Similar continuous coordinates and slicing are also supported for ``Chart`` elements, such as ``Curve``s, but using a single index and allowing arbitrary irregular spacing, implemented in ``holoviews.elements.chart.Chart``.
They also work the same for the n-dimensional coordinates and slicing supported by the [container](Containers) types ``HoloMap``, ``NdLayout``, and ``NdOverlay``, implemented in ``holoviews.core.dimension.Dimensioned`` and again allowing arbitrary irregular spacing.
``QuadMesh`` elements are similar but allow more general types of mapping between the underlying array and the continuous space, with arbitrary spacing along each of the axes or even over the entire array. See the ``QuadMesh`` element for more details.
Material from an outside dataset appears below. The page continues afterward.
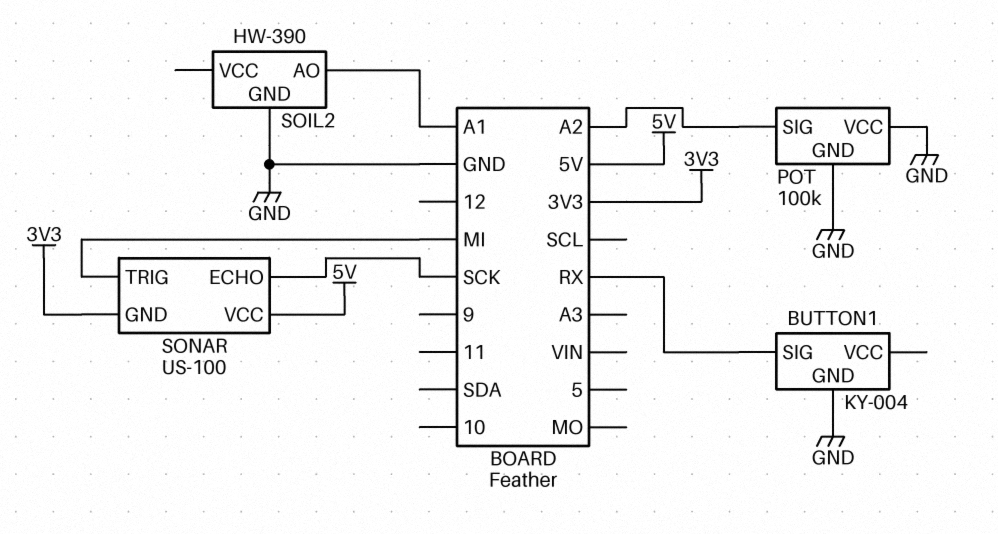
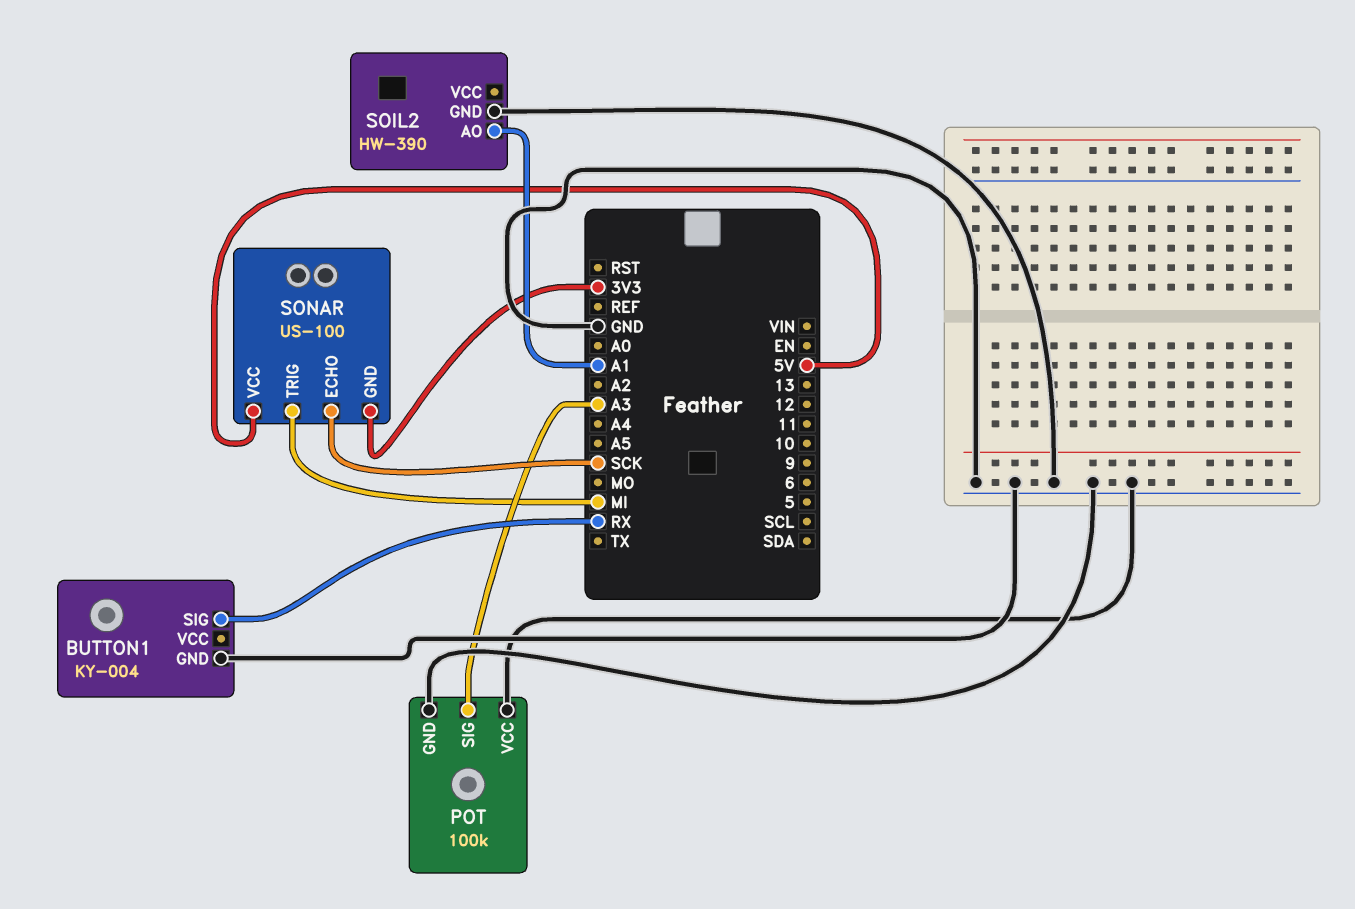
POT pin SIG: A2 -> A3

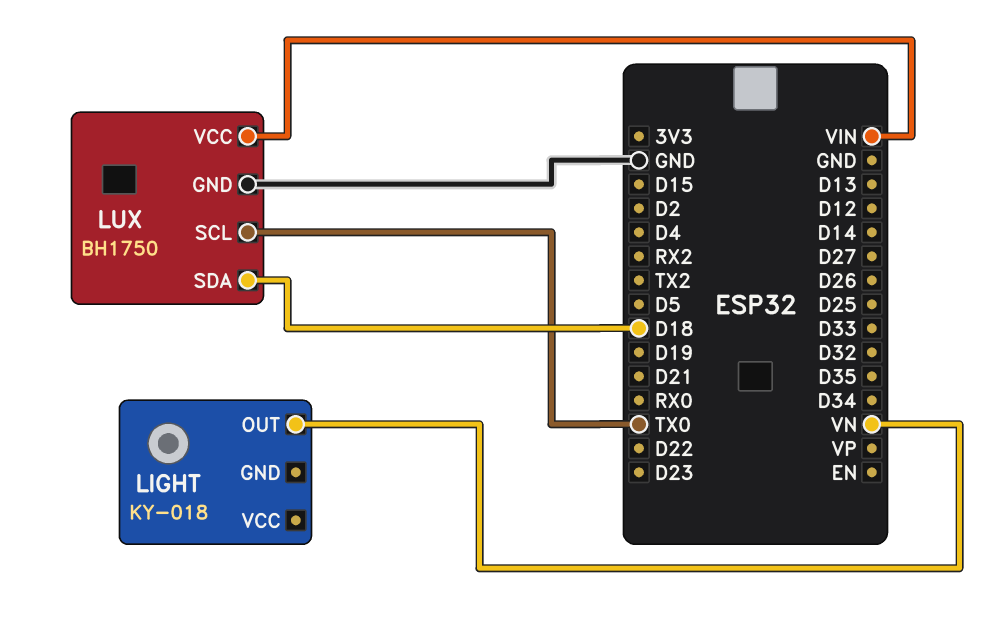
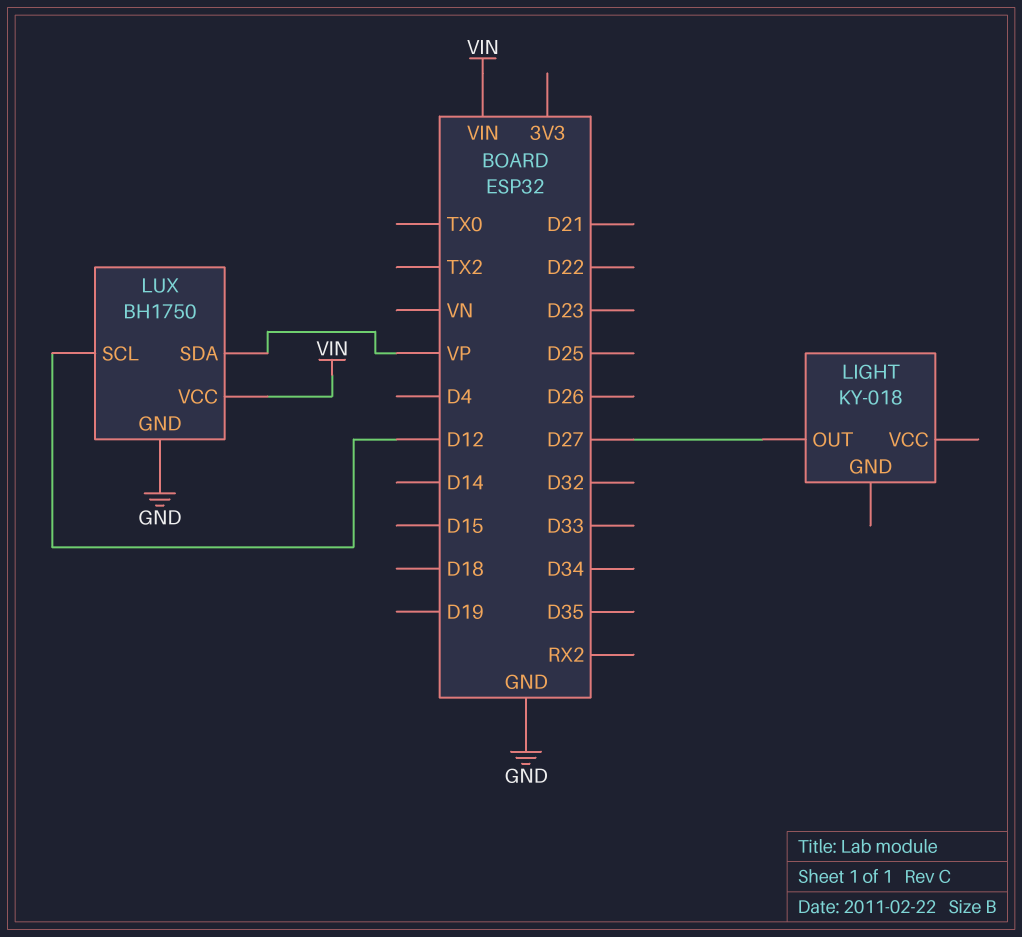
LIGHT pin OUT: VN -> D27
LUX pin SCL: TX0 -> D12
LUX pin SDA: D18 -> VP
Together, these powerful continuous-coordinate indexing and slicing operations allow you to work naturally and simply in the full *n*-dimensional space that characterizes your data and parameter values.
## Sampling
The above examples focus on indexing and slicing, but as described in the [Indexing and Selecting](10-Indexing_and_Selecting.ipynb) user guide there is another related operation supported for continuous spaces, called sampling. Sampling is similar to indexing and slicing, in that all of them can reduce the dimensionality of your data, but sampling is implemented in a general way that applies for any of the 1D, 2D, or nD datatypes. For instance, if we take our 10&times;10 array from above, we can ask for the value at a given location, which will come back as a ``Table``, i.e. a dictionary with one (key,value) pair:
```python
e10=i10.sample(x=-0.275, y=0.2885)
e10.opts(height=75)
```
Similarly, if we ask for the value of a given *y* location in continuous space, we will get a ``Curve`` with the array row closest to that *y* value in the ``Image`` 2D array returned as arrays of `x` values and the corresponding *z* value from the image:
```python
r10=i10.sample(y=0.2885)
r10
```
The same sampling syntax can be used on HoloViews objects with any number of continuous-coordinate dimensions, in each case returning a HoloViews object of the correct dimensionality. This support for working in continuous spaces makes it much more natural to work with HoloViews objects than directly with the underlying raw Numpy arrays, but the raw data always remains available when needed.